#3: What Harvey Dent Can Teach Us About Training
“You either die a hero, or you live long enough to see yourself become the villain.”
-Harvey Dent, The Dark Knight
Unless you are running for the Gotham Track Club, or a certain clown is stealing your crowns on Strava, what can Mr. Dent’s words teach us about training? With just a bit of artistic license, let’s rewrite this quote just a bit…
“You either train smart, or train hard enough to see yourself become the villain.”
That’s better. Let’s talk about an all too common trajectory that I see athletes (particularly those who are self-coached) take with their careers in endurance sports. You first start out training modestly, with your overall training stress mostly limited by your body’s musculoskeletal system. You are sore from most training sessions, but find yourself usually wanting more. You might even look at how other, more advanced athletes train with an envious eye. But you love the sport and keep plugging away. Eventually, your musculoskeletal system adapts and your training capacity for both volume and intensity increases rapidly. Finally, you find yourself able to really train hard. Fitness gains come quickly and rapidly, which further eggs you on to do more and get even fitter. You quite rapidly rise through the ranks, but then at some point, you hit a plateau. Either injury issues start to crop up that were not an issue before, or your performances in races start to stagnate, despite training harder than you ever have. Sound familiar? A good number of the coaching clients I work with have come to me and my colleagues looking for answers to their frustration.
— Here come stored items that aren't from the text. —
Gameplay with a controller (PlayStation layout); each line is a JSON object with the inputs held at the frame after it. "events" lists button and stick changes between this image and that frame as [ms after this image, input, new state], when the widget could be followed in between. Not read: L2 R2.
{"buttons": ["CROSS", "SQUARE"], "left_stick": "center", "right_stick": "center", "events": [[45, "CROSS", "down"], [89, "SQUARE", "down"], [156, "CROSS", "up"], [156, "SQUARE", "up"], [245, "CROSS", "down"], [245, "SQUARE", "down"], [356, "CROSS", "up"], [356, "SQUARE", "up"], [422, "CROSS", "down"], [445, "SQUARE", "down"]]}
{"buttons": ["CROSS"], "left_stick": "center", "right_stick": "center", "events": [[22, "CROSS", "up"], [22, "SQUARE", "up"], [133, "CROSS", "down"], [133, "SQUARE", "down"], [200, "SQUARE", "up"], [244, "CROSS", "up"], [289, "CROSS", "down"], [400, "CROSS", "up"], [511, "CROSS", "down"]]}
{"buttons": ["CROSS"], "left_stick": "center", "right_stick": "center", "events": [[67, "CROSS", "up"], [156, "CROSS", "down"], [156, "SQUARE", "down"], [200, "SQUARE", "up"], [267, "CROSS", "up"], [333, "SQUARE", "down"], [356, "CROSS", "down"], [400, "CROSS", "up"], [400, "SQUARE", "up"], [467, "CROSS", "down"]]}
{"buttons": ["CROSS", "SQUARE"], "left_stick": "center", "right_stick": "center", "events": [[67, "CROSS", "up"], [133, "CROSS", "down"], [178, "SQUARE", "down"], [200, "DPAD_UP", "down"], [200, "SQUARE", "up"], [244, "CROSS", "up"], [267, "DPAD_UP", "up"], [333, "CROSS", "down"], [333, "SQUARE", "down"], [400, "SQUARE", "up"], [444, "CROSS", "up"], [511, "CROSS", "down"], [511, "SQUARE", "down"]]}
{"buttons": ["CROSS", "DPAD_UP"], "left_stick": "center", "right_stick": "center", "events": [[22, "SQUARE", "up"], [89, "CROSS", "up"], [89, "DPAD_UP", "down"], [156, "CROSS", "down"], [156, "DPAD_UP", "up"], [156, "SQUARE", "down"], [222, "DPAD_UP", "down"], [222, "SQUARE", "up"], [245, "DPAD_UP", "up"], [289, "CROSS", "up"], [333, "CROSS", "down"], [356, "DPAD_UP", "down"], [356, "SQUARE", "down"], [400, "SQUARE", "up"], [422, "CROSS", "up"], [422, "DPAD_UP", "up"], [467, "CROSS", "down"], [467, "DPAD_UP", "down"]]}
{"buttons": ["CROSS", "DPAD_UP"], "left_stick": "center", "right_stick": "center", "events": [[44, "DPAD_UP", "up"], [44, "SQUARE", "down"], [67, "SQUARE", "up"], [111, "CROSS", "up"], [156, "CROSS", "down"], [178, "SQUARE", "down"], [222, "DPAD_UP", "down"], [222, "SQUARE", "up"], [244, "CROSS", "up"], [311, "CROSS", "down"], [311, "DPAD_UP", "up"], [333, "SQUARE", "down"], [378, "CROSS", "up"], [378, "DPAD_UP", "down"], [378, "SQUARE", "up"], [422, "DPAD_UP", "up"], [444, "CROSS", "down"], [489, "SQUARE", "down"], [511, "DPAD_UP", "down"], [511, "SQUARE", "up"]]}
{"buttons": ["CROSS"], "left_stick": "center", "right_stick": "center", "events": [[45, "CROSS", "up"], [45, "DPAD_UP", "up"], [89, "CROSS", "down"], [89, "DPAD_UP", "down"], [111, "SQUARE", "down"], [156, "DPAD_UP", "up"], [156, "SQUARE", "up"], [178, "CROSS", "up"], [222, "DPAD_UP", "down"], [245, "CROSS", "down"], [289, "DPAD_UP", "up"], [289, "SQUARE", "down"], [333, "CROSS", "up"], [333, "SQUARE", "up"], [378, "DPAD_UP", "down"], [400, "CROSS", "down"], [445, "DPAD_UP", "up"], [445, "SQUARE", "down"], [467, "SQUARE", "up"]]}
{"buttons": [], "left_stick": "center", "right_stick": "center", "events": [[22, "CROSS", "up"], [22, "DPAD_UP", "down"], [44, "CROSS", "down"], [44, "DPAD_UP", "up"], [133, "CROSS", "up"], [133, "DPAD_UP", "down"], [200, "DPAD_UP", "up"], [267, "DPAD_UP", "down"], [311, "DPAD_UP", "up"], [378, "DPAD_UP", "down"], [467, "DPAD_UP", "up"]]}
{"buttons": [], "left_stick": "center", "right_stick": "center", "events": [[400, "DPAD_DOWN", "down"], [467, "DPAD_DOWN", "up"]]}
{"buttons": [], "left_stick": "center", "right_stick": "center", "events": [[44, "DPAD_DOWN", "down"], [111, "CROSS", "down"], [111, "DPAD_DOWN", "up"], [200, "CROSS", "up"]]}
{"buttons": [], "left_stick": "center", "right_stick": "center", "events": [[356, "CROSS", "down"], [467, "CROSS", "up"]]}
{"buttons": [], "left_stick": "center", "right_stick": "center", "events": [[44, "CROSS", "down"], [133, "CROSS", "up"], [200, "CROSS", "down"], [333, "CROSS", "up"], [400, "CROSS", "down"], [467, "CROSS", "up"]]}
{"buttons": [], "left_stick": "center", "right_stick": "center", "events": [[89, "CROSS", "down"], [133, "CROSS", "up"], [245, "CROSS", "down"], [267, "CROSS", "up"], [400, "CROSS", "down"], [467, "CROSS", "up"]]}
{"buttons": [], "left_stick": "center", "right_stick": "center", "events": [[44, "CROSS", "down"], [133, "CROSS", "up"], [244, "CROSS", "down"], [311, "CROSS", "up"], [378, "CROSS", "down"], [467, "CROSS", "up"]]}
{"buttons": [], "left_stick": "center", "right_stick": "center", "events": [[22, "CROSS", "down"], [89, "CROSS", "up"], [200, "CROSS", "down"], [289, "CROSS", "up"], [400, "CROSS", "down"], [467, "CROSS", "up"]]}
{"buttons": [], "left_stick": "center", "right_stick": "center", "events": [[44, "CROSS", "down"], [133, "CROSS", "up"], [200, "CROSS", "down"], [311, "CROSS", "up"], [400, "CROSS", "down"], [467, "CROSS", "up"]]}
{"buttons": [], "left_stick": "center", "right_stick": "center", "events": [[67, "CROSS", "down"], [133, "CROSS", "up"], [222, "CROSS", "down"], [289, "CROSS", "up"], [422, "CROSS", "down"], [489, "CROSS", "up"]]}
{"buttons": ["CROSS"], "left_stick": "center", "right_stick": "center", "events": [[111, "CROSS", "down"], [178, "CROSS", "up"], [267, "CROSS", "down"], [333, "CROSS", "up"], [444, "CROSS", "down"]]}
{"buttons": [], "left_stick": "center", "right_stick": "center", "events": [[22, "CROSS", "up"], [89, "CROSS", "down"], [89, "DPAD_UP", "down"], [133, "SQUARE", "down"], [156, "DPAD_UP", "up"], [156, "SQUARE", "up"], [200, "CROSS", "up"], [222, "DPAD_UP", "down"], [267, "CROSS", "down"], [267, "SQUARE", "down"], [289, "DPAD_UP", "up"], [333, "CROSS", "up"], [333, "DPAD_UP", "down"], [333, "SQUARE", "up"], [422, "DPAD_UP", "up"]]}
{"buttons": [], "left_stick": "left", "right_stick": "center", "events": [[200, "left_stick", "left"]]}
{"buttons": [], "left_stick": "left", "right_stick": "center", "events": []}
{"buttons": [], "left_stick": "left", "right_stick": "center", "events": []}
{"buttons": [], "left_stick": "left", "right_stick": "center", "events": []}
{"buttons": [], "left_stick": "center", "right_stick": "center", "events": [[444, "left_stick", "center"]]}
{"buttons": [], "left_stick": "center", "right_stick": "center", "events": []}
So what happened? The athlete in question has crossed a distinct point in their athletic development, a point which I feel is one of the most critical changes in an athlete’s development. We’ll call this point the Harvey Dent Point (Figure 1). Our athlete’s fitness and motivation have reached a point where they are able to train enough to put themselves into a state of overtraining on a consistent basis, or in other words, they can train hard enough to become the villain to their fitness gains! Before this point, the athlete’s training was limited by their overall capacity to train, and/or overuse injuries. But now, their training capacity and durability are so great that they are able to consistently hit a training stress that is beyond their ability to recover from. This is not to say that only more experienced/developed athletes are able to overtrain. Beginners certainly can, but typically only for shorter periods due to their lower training capacity and durability. At the Harvey Dent Point, the athlete is able to consistently train above their recovery capacity, which allows for a more chronic state of overtraining to be reached: the Villain Zone (see figure 2).
Figure 1: The Harvey Dent Point Visualized
So why do I consider this Harvey Dent Point so important? Because it requires a paradigm shift in how the athlete approaches training. Before this threshold, the idea that “more is better” holds true for the most part. More training will yield results since you can still recover from it. After this threshold has been crossed, however, the idea that “more is better” no longer holds true, and the athlete must adjust their mindset to be more restrained and their overall training stress to be more conservative. What I think makes this so difficult is that the “more is better” ideal is such a tempting mindset, and is echoed so much in our society’s views on success. What’s more, in the athlete’s eyes, it has worked thus far! So why change it? Further compounding the problem, well-meaning athletes often train even harder in response to an early setback caused by this overreach. This can be a tricky hole to escape from, but I think it is critical to remember that just as we wouldn’t take the same physical approach to training as an advanced athlete compared to when we were a newbie, our mental approach to training must also evolve as our fitness does.
Figure 2: Which side of Two Face are you?
While a big light in the sky notifying us we’ve reached the Harvey Dent Point would be great, it can be hard to tell when an athlete crosses this threshold. To me, the clearest sign indicating that this point has been reached is when performance improvement starts to level off despite increases in training stress, and the training starts to create longer-term fatigue for the athlete, i.e. fatigue that can linger for multiple days or weeks during training, despite (seemingly) adequate recovery in the short term. A sure signal that you have passed this point are those disappointing race performances that come in spite of the athlete having their strongest workout performances in the buildup (or when your local billionaire/vigilante starts taking down your KOMs).
Luckily, like Batman, we have a plethora of gadgets available to help us in our fight, albeit less cool ones. We can track how hard we are working and how well we are recovering from our workouts with tools such as Training Stress Score, morning heart rate, heart rate variability, and daily qualitative training journals, just to name a few. But we must also be proactive: deliberately modulating our training stress in both the short and long term, and taking a more holistic look at our training loads and how they further our goals as athletes. Ultimately, we must understand and accept that the approaches and mindsets that may have worked before might not always continue to work as we progress in our athletic careers.